“Buy land, they’re not making it anymore.” – Mark Twain
The real estate realm is constantly changing due to social, cultural and technological changes. The real estate trends that helped experts make successful predictions in the past are not fruitful in the present. While it is an open secret that real estate trends are shifting, experts are still debating the impact it will have on people and businesses. These developments can have both positive and negative impacts on real estate.
Graana.com brings you an overview of opportunities and challenges faced by the real estate sector in 2021.
Changes in Modes of Mobility
Changes in modes of mobility present tremendous opportunities for the real estate sector. With advances in technology, people are moving towards sustainable living. Electric cars, that are both cost efficient and environmentally friendly, will be the future. These sustainable modes of mobility will enable people to convene easily and seek opportunities that are not restricted to their hometown. This reduces the cost of living in urban areas significantly.
Similarly, the availability of the internet and the plethora of work options that are available as a result are increasingly changing the employment dynamics. Work from home is becoming more culturally acceptable. Changes in work dynamics have allowed individuals to work from home; people are not tied to a specific location. With a laptop and stable internet connection, individuals can achieve their work deliverables from remote locations.
Moreover, the mushrooming of food delivery outlets have also enabled people to be more mobile. These changes have a significant impact on the real estate properties including retail and dining. The commercial properties are also changing as people are increasingly reverting to shopping online. Real estate investors may want to assess the changing dynamics and adopt changes in investment models.
Head of Structured Investments at Basis Investment Group, Shaunak Tanna, considers mobility solutions to be a masterstroke in the evolving real estate market. She says, “Uber and Lyft have made arrangements with some suburban office park campuses to provide discounted rides to nearest transit centres, which reduces the need to be located next to transit hubs. Once you get to fully autonomous cars, maybe we’ll see more suburban sprawl as people are able to use their commute times effectively and be productive at that time, as opposed to now when they’re driving.”

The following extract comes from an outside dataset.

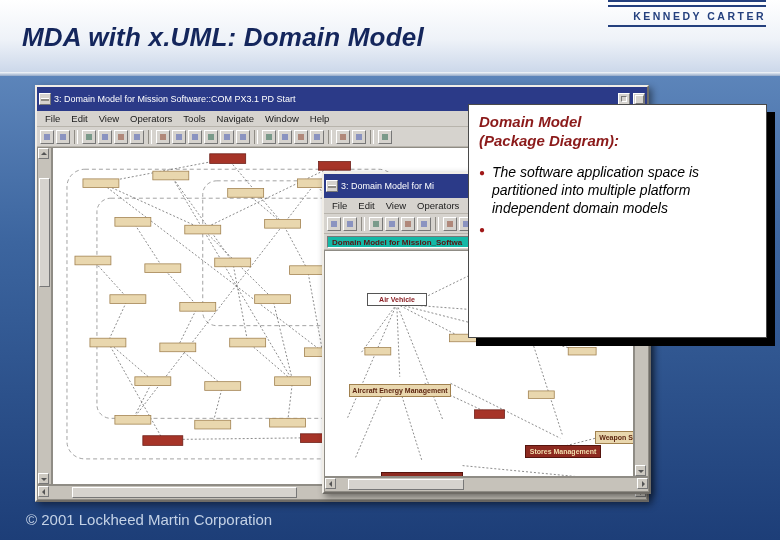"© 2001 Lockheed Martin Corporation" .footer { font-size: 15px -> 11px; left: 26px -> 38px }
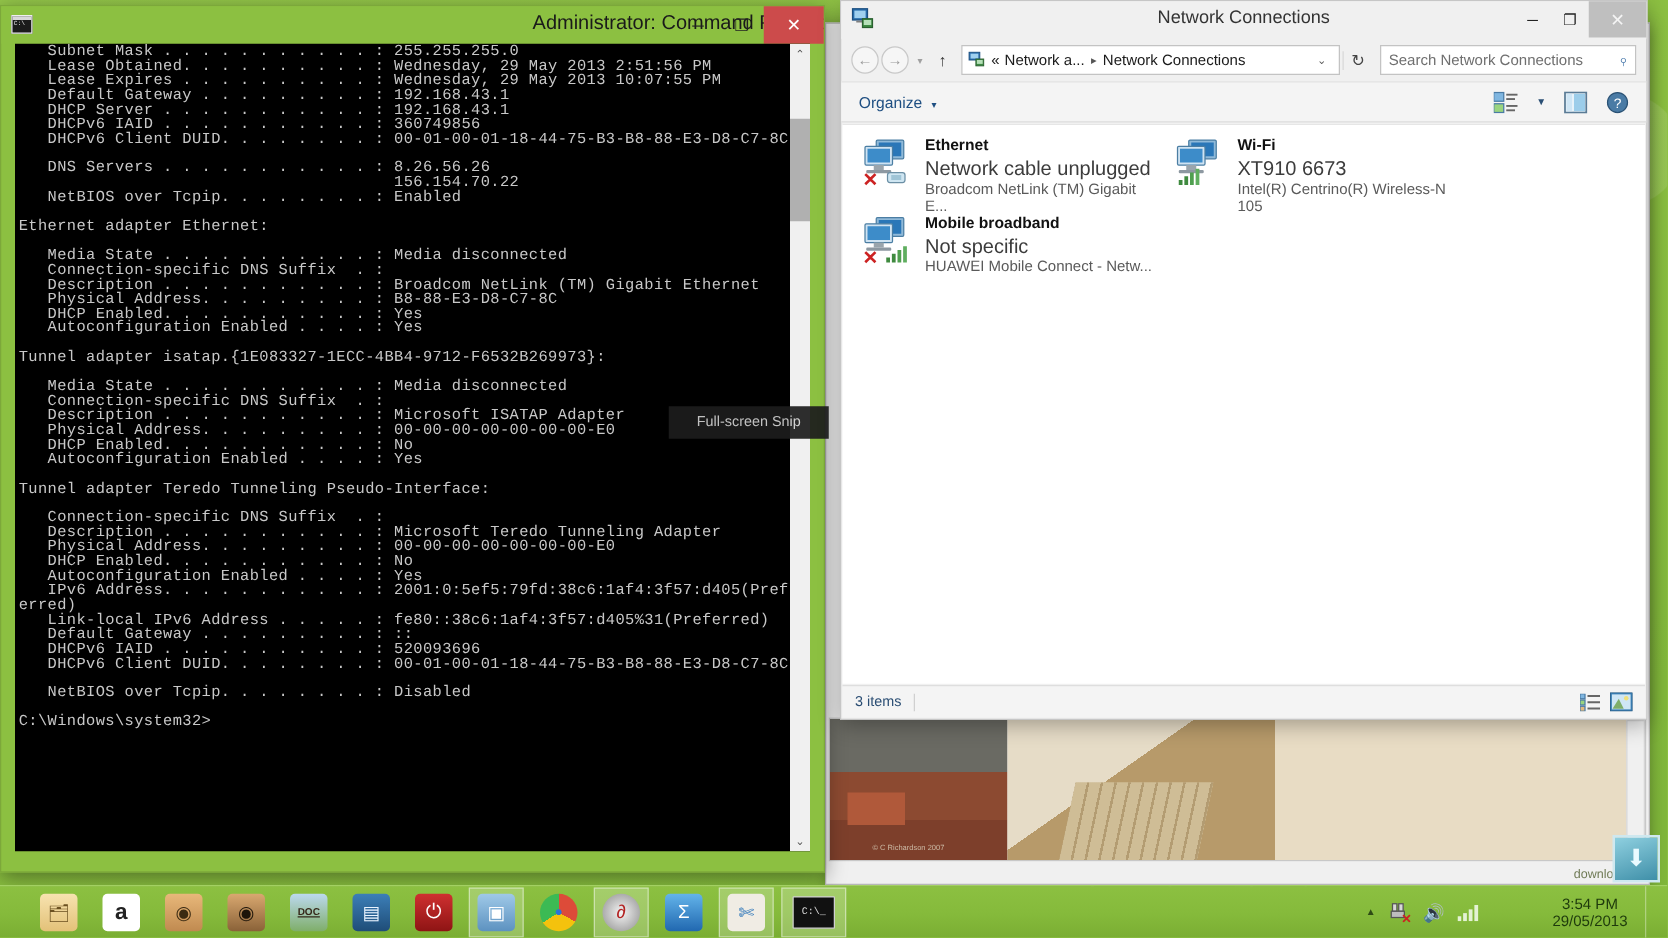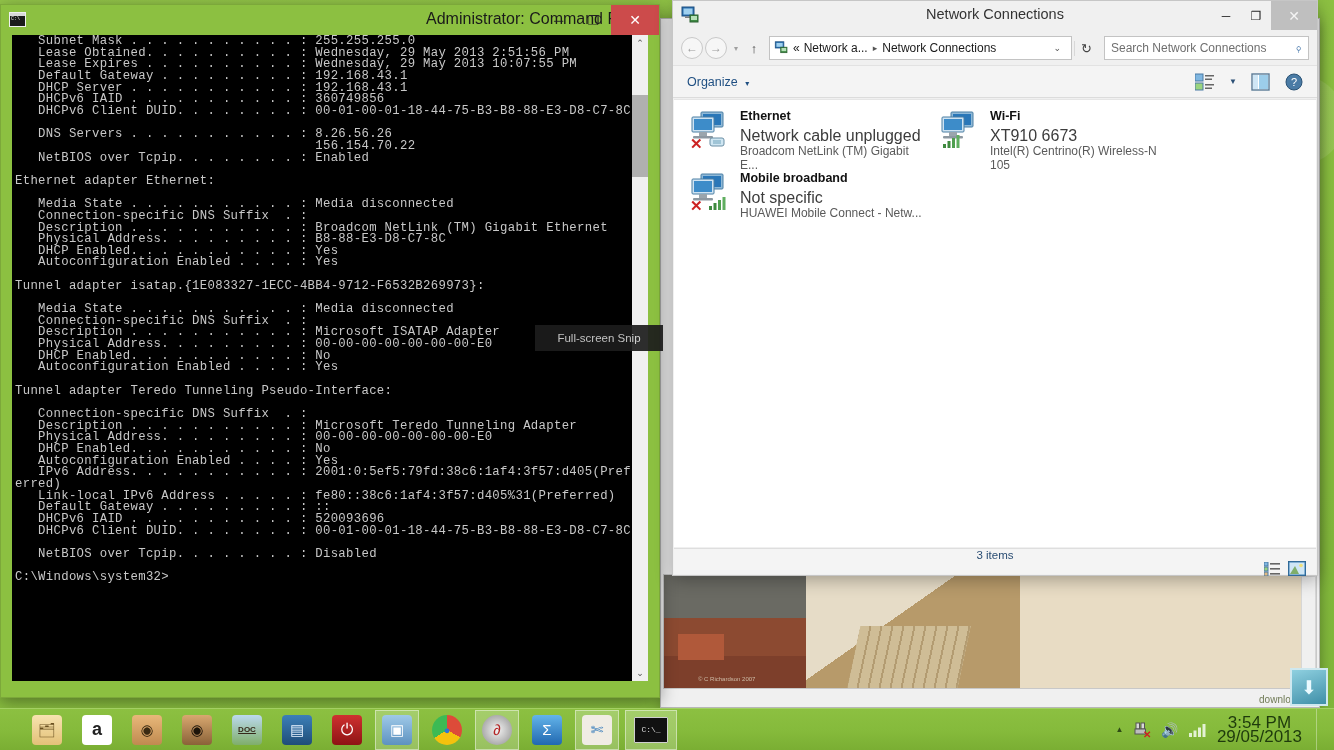"3 items" #netwin .statusbar { flex-direction: column -> none }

Another opportunity faced by the real estate industry is internet-based interactions. Social and commercial interactions have shifted online which have led to decrease in interest in conventional commercial developments. These traditional facilities are being replaced by logistics infrastructure. Although gigantic warehouses will be part of the future, they are not restricted by it.
Businesses will focus on creating experiences. With online interactions taking over conventional interactions, cities will be redesigned to incorporate residential mixed use developments such as speciality stores, open-air markets, cafes and restaurants. This means that public and commercial spaces will increasingly have recreational facilities to allow for more social interactions. It is not clear how things are going to play out in the future, but one thing is certain; urban centres are changing.
Health care is improving which extends the life expectancy of citizens. Ageing population is seen as a positive development by real estate analysts. With greater proportion of ageing population will impact the way cities and urban centres will be designed. For example, urban spaces will be developed in a way to incorporate more green spaces and recreational activities for the elderly. Moreover, public spaces will be designed to have wheelchair access with additional seating.
Gerstenlauer explains the situation. She says, “A lot of (assisted-living) investments are in trouble because seniors don’t want to leave their home and live in isolation with people their age, and because this generation can’t afford it. The majority of baby boomers don’t have the $4,000-$10,000 per month to spend on rent in one of those facilities.”
The greatest threat to the real estate sector comes from climate change. Experts say that the coastal areas will be affected significantly by the emerging climate change and will consequently impact real estate investments.
Different firms view the climatic challenges differently. Lubeck suggests that his firm is “very cautious about coastal investments and we don’t do waterfront investments at all, mostly due to insurance.” Pat Jackson of Sabal Capital further elaborates that, “You better start thinking about that ‘thousand-year flood’ happening twice in 10 years. Natural disasters that might have been historically rare are becoming regular due to climate conditions. We think about that every time we evaluate a portfolio or single investment.”
Pakistan is one of the worst hit countries when it comes to climate change. With the glaciers melting, the crisis has been bestowed upon the country sooner than it can be rectified. This makes investments near the glaciers or coastal areas a risky investment.
Although tax breaks and incentives are welcomed, generally regulation is met with suspicious eyes in the real estate sector. The general perception is that even though regulation is supposed to regulate the market and encourage economic growth, it is unaccounted for consequences that hinders its true potential.
Gerstenlauer elaborates this notion in the following words, “We’ve seen regulations that are promoted as favourable to renters reduce landlord’s willingness to make the investment necessary to upgrade the existing housing stock. This impacts everything from residents’ comfort to the energy efficiency of buildings.” For example, rent controls may prevent a property from being listed due to cumbersome requirements. Although with good intentions, excessive controls can actually prove to be detrimental. In the former example, controls result in properties being listed for lower prices, which reduce housing supply and eventually exacerbates the affordability crisis.